Les compagnons gardèrent le silence. Guettant 1e moindre bruit, ils scrutaient les bois que dorait le soleil du soir. Mais on n’entendait que le clapotis de l’eau sur le rivage.

— Tu as bien dit que ton peuple avait dû s’enfuir pour se soustraire à un siège ? finit par demander Tanis à Alhana.

— Si ce pays est occupé par les dragons, je suis un nain des ravins ! grogna Caramon.

— Nous avons été envahis par les draconiens ! Les dragons sillonnaient le ciel, comme à Tarsis ! Les armées ont détruit, pillé, brûlé…

— Ils ont dû chasser le canard sauvage, lança Caramon à Rivebise.

— Mais pourquoi nous a-t-elle amenés ici ? C’est peut-être un piège ? dit le barbare, toujours méfiant.

Caramon se tourna vers son frère, qui n’avait pas quitté des yeux la forêt de peupliers. Son regard semblait perdu dans le lointain.

— Tanis ! s’exclama Alhana, prise d’un soudain espoir. Peut-être mon père a-t-il réussi ? Oh, Tanis, traversons la rivière et allons voir ! Viens ! Le bac se trouve derrière ce méandre de la rivière…

— Attends, Alhana ! Qui sait ce qui se cache derrière ces arbres ! Raistlin…

Le mage le considéra d’un air absent. L’interpellation de Tanis le sortit de son rêve et il battit des paupières.

— Qu’y a-t-il ici, Raistlin ? demanda le demi-elfe. Que t’inspire cet endroit ?

— Rien, Tanis.

— Comment, rien ?

— On dirait un brouillard opaque, impénétrable, une sorte de mur aveugle… Je ne vois rien, je ne sens rien.

Tanis comprit que Raistlin mentait. Mais pourquoi ?

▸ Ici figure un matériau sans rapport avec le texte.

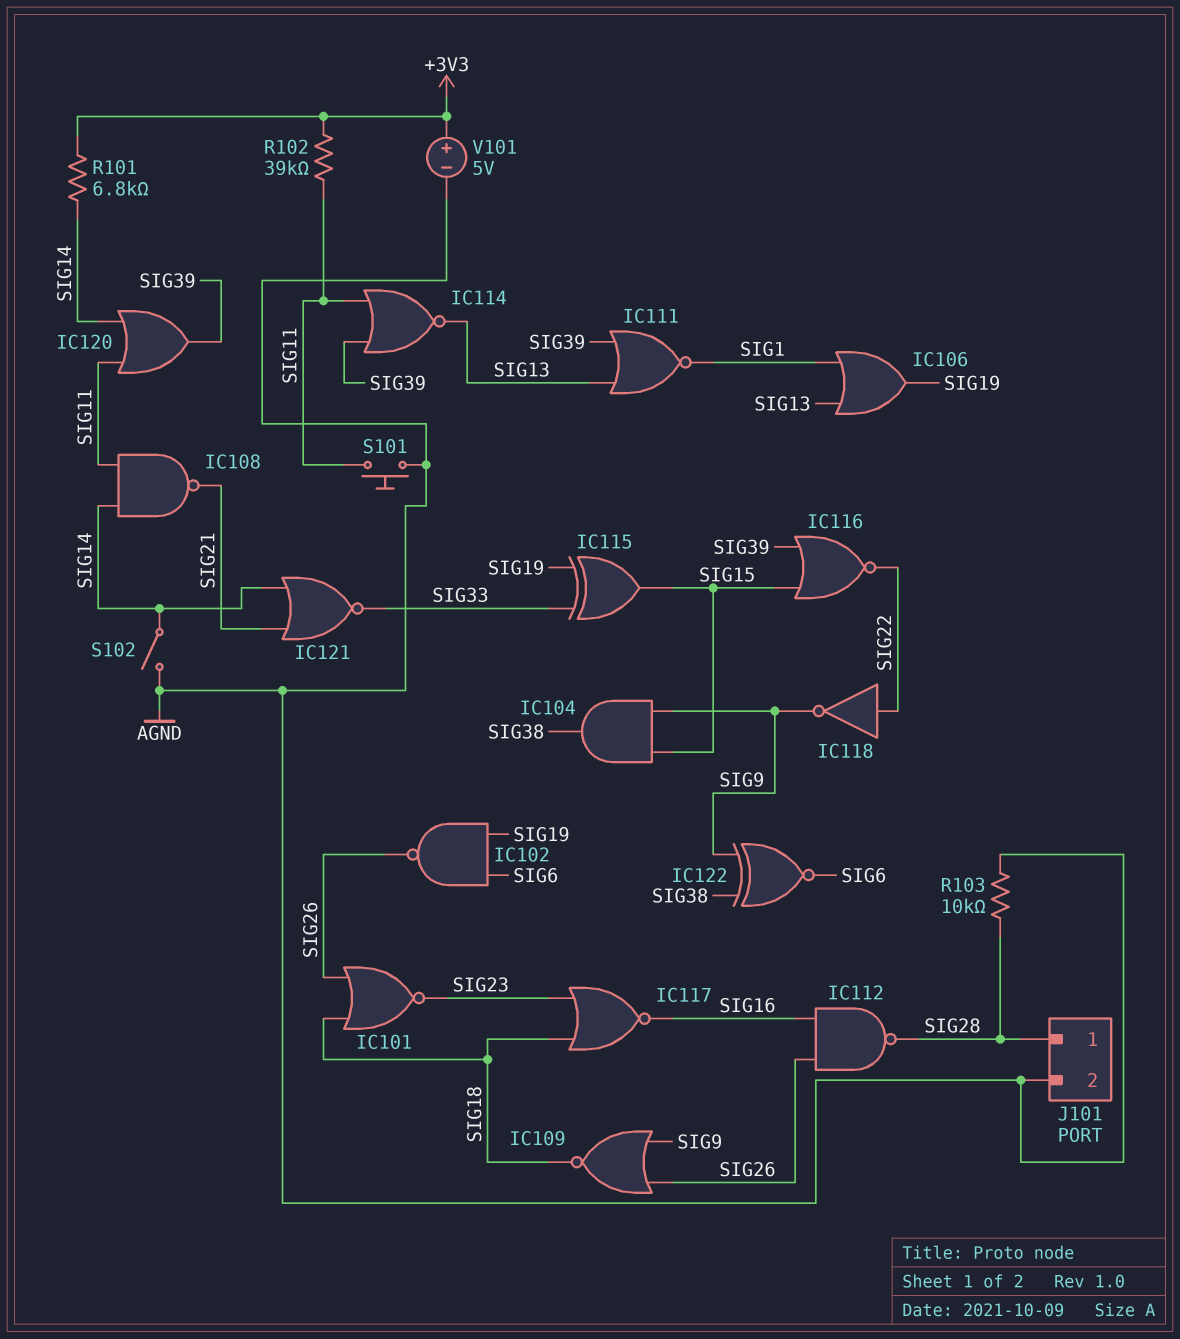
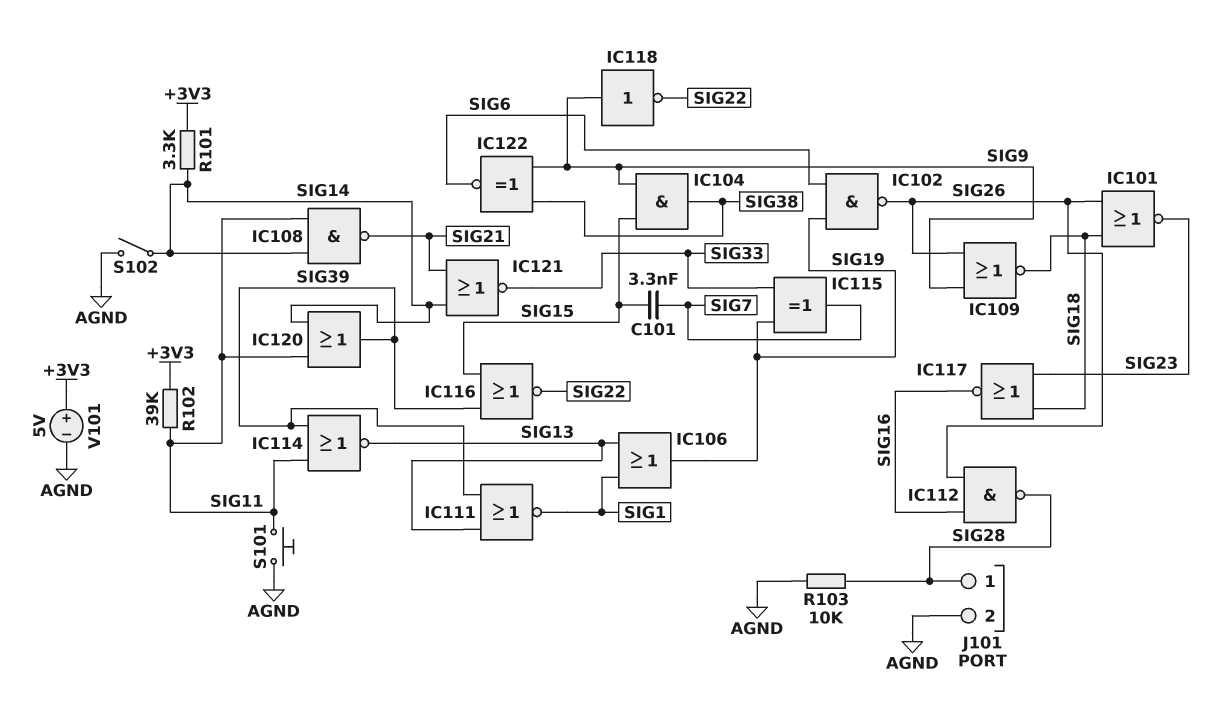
C101: none -> 3.3nF (SIG7, SIG15)
IC115: XOR (in SIG19, in SIG33, out SIG15) -> XOR (in SIG19, in SIG33, out SIG7)
IC118: NOT (in SIG22, out SIG9) -> NOT (in SIG9, out SIG22)
R101: 6.8k (+3V3, SIG14) -> 3.3k (+3V3, SIG14)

— Raistlin, supposons que Lorac, le roi des elfes, ait tenté de se servir de l’orbe draconien. Que serait-il arrivé ?

— Crois-tu qu’une chose pareille soit possible ? demanda le mage.

— Oui, répondit Tanis, d’après le peu qu’a raconté Alhana, l’orbe draconien a communiqué avec Lorac dans la Tour des Sorciers, et lui a demandé de le soustraire à une calamité imminente.

— A-t-il obéi ?

— Oui, il l’a ramené au Silvanesti.

— Alors il s’agit de l’orbe draconien d’Istar, soupira Raistlin. Je ne connais rien aux orbes, à part ce que tu m’en as dit. Mais je sais une chose, Demi-Elfe : aucun de nous ne sortira indemne du Silvanesti, si toutefois nous en sortons.

— Explique-toi ! Quel danger nous menace ?

— Que t’importe la nature du danger ? Nous sommes obligés d’entrer au Silvanesti. Tu le sais aussi bien que moi. Ou aurais-tu renoncé à retrouver l’orbe ?

— Mais tu pourrais nous dire si tu entrevois une forme de danger ! Nous y serions mieux préparés, insista Tanis, irrité.

— Alors préparez-vous, dit doucement Raistlin en arpentant la berge sablonneuse.

Les compagnons franchirent la rivière quand les derniers rayons du soleil atteignaient la berge d’en face. L’obscurité envahit peu à peu la fabuleuse forêt du Silvanesti. Les ombres de la nuit se mouvaient entre les arbres comme de l’eau tourbillonnant autour de la coque d’un bateau.